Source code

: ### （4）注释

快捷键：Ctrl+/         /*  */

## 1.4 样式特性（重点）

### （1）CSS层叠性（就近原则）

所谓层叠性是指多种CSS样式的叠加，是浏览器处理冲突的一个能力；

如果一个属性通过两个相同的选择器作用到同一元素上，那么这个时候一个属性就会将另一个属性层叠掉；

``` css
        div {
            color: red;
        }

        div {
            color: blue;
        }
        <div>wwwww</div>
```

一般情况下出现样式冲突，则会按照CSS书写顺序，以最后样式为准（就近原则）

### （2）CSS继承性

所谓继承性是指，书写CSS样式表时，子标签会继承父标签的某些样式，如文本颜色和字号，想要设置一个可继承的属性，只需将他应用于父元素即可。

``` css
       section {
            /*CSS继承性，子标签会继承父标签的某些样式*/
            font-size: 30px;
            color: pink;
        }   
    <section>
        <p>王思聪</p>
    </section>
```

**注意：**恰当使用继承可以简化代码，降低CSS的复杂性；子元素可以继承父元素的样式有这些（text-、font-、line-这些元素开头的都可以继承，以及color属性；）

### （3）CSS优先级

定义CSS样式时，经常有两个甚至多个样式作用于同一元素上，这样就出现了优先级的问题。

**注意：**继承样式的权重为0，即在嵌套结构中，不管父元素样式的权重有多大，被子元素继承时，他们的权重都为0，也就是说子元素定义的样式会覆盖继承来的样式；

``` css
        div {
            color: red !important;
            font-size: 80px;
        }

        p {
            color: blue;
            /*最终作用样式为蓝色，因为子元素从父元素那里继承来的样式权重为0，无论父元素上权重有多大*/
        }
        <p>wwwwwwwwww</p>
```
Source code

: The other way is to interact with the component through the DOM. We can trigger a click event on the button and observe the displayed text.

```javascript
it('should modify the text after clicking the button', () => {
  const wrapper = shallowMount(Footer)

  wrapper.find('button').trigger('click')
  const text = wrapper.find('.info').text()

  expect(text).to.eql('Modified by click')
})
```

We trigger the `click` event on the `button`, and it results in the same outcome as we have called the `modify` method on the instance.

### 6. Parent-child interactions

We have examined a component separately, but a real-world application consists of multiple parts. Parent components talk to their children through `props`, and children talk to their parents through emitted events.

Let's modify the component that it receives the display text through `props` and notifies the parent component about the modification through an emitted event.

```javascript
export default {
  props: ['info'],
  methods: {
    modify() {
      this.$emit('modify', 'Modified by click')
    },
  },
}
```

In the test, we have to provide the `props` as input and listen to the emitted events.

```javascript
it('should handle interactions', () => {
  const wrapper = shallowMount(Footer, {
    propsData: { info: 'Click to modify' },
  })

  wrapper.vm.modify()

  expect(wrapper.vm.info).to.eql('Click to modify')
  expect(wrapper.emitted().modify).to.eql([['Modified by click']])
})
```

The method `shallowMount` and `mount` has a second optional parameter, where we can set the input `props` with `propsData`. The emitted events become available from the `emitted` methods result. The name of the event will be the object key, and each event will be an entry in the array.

-------

WHAT THIS TASK INVOLVES
Please go through the material and return each line where the word "expect" appears.

ANSWER TO THIS TASK
  expect(text).to.eql('Modified by click')
  expect(wrapper.vm.info).to.eql('Click to modify')
  expect(wrapper.emitted().modify).to.eql([['Modified by click']])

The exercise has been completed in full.